Learning how to say “no” is a difficult task at my age. I mentioned in a Facebook post that I was going to try to do so and I found out that I am not alone in my quest to bring more balance into my life. I received a barrage of “likes” and confessions of the guilt that often comes with the simple act of refusal. One of the acquaintances that I most admire reminded me that “no” is a complete statement and requires no further explanation. She is one of the most giving people that I know and yet she fully understands that we are under no obligation to respond to every plea that we receive. In fact, if we attempt to do so our efforts will be far less effective or meaningful than if we carefully consider which causes are most important.
My sudden insight into developing a healthier attitude came about the time that my cousin was dying. I was so busy with a number of responsibilities that I had accepted that I never quite found the right moment to visit him. I assumed that there would be plenty of time to do so once my self imposed duties calmed down. Of course the scenario did not play out the way that I hoped it would. He died before I was able to wish him godspeed. It was a heartbreaking and illuminating moment for me.
I had been chasing my tail working for a woman who demanded more and more of my time without showing even a tiny bit of gratitude. When I missed a deadline during the week of my cousin’s funeral she became exasperated with me and insinuated that I had been out having a good time while she was holding down the fort. When I tried to explain the situation to her, she was unmoved. After many sleepless nights during which my anxiety level peaked at the thought of returning to work for her after the holidays, I found the answer. It was as if my mother was speaking from the grave. I knew that I had to stand up for myself and leave the situation that was rewarding in the work that I did but painful in the way I was being treated. I took a deep breath and resigned.
Of course I still feel the pangs of guilt and wonder if I should have set aside my concerns. I am a novice in the game of asserting myself. I keep wondering if I acted in haste and yet I have slept soundly since finding the courage to eliminate a worry that I never needed. I feel as though a gigantic weight has been lifted from my chest. I am quite excited about returning to a tutoring gig at South Houston Intermediate where the students and teachers treat me with dignity and appreciation. I am looking forward to having more time for my grandchildren and godson. I plan to make the calls and visits to shut ins that I have heretofore only spoken of doing. I will now be able to give more quality time to my father-in-law who has expressed more of a desire to see me as he becomes older and less able to get about.

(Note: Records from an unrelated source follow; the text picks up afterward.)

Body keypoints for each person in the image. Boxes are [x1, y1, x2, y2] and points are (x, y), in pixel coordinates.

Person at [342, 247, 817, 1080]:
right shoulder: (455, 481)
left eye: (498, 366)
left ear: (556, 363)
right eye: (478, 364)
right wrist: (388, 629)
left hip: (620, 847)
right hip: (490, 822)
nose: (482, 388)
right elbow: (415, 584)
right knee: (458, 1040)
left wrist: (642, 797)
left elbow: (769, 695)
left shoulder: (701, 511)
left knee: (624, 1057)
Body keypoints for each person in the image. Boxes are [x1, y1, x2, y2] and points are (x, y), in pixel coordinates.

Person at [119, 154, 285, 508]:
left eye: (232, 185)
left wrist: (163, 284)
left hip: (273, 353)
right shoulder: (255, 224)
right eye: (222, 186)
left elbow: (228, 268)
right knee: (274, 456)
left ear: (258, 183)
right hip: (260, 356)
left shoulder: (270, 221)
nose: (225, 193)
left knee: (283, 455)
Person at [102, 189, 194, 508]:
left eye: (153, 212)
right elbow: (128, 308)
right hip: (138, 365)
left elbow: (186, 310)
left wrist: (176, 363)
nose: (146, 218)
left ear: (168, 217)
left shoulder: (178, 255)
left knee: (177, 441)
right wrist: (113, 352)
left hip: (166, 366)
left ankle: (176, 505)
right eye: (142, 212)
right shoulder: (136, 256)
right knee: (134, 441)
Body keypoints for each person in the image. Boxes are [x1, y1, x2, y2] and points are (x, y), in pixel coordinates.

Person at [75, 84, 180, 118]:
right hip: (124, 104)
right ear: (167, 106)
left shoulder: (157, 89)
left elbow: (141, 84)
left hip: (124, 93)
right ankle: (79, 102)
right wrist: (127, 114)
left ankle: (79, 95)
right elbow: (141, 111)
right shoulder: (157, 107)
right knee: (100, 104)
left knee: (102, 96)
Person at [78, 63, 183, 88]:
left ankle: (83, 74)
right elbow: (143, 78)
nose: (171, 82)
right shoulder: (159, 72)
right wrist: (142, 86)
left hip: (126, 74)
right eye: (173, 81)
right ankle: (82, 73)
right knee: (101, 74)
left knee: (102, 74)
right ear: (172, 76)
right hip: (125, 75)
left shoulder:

We humans often lose our way by trying to do too much. There are limits for all of us and those become ever more apparent as we age or lose our health. We have a tendency to put ourselves in last place, forgetting that if we wear ourselves down we become less and less useful and happy. Our bodies and our minds constantly send us cues as to what we need. It is in our best interest to listen to the voices in our heads that make us anxious. They are the sentinels designed to warn us when we have taken on more than we can bear. Taking charge of our lives is not a matter of recrimination. It is a must. It’s time that we taught ourselves to stand tall and utter the most powerful word of healing that we possess, “No!”